Quand les cellules saines stimulent la migration des cellules tumorales
A gauche: cellules porteuses de GPER traditionnel (cytoplasme fluorescent). A droite: cellules porteuses du variant nucléaire de GPER (noyau fluorescent). © UNIGE
Les œstrogènes agissent comme des moteurs de croissance des cellules mammaires, tant saines que cancéreuses, en se liant à des récepteurs dont un type baptisé GPER est généralement localisé dans les membranes cellulaires. Des études récentes ont toutefois révélé la présence inhabituelle de ce récepteur dans le noyau des cellules de soutien – les fibroblastes – entourant les cellules tumorales mammaires. Des chercheurs de l’Université de Genève (UNIGE) ont découvert qu’il s’agissait d’une autre version de ce récepteur, un variant nucléaire de GPER, doté de propriétés différentes. Les fibroblastes porteurs de ce variant favorisent la migration des cellules malignes avoisinantes, participant ainsi au processus de métastatisation. Cette recherche, qui laisse entrevoir de nouvelles stratégies thérapeutiques, est à lire dans la revue Oncotarget.

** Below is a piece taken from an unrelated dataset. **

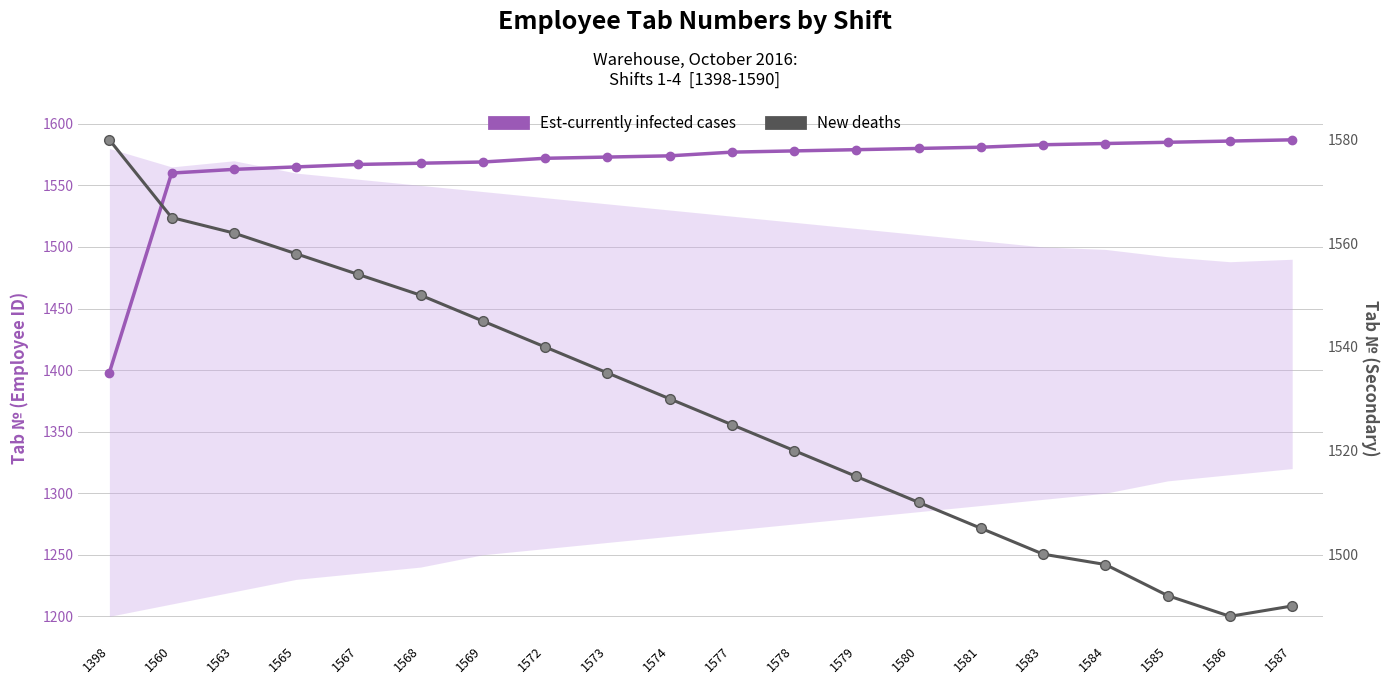

Reading right to left, what are all the values shown in this chart?

Est-currently infected cases: 1587=1587	1586=1586	1585=1585	1584=1584	1583=1583	1581=1581	1580=1580	1579=1579	1578=1578	1577=1577	1574=1574	1573=1573	1572=1572	1569=1569	1568=1568	1567=1567	1565=1565	1563=1563	1560=1560	1398=1398
New deaths: 1587=1490	1586=1488	1585=1492	1584=1498	1583=1500	1581=1505	1580=1510	1579=1515	1578=1520	1577=1525	1574=1530	1573=1535	1572=1540	1569=1545	1568=1550	1567=1554	1565=1558	1563=1562	1560=1565	1398=1580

Les œstrogènes jouent un rôle crucial dans la genèse de la majorité des cancers du sein, favorisant la survie, la prolifération et le comportement invasif des cellules tumorales. Ces hormones agissent en se liant à leurs récepteurs qui sont rassemblés en deux groupes, ER et GPER, dont les propriétés diffèrent.
L’équipe de Didier Picard, professeur au Département de biologie cellulaire de la Faculté des sciences de l’UNIGE, s’intéresse aux récepteurs GPER, dont les effets sur le cancer du sein sont moins connus que ceux de la famille ER. «En analysant une biopsie de tumeur mammaire, nos collègues de l’Université de Calabre, qui participent à cette étude, ont découvert des récepteurs GPER dans le noyau de fibroblastes présents autour des cellules malignes, alors qu’ils avaient toujours été localisés ailleurs auparavant», observe le biologiste.
Les fibroblastes abondent autour de la tumeur
Les fibroblastes, des constituants du tissu de soutien, font partie du microenvironnement des tumeurs. «Sachant que les cellules cancéreuses interagissent avec les cellules saines avoisinantes pour survivre et croître, nous avons voulu savoir si les récepteurs GPER observés dans le noyau de ces fibroblastes participaient à ce processus», explique Marco Pupo, premier auteur de l’étude.
Les chercheurs ont découvert l’existence d’une autre version de GPER: «Ce variant génétique résulte d’un changement minuscule, soit un seul nucléotide, dans le gène qui code pour le récepteur GPER. Cela suffit pour qu’il soit délocalisé vers le noyau. Nous avons détecté la présence de cette même version du gène dans les fibroblastes des huit autres biopsies que nous avons analysées, provenant des Hôpitaux Universitaires de Genève», détaille Didier Picard.
Le variant génétique de GPER pourrait prédisposer au cancer du sein
Le variant nucléaire acquiert également de nouvelles propriétés. En effet, contrairement au récepteur GPER décrit jusqu’alors, il est capable d’activer l’expression de gènes impliqués dans la croissance de tumeurs. Par ailleurs, les fibroblastes présents dans le microenvironnement tumoral et porteurs de GPER nucléaires sécrètent des molécules qui stimulent la migration des cellules cancéreuses mammaires avoisinantes.
«Nous avons déchiffré un élément important du dialogue qui s’établit entre les cellules malignes et les cellules saines adjacentes, et cherchons à connaître la nature des facteurs fibroblastiques impliqués dans le processus de métastatisation», précise Marco Pupo. Les regards se tournent désormais vers le GPER nucléaire et ses effets, qui pourraient devenir la cible d’un nouveau type de traitement.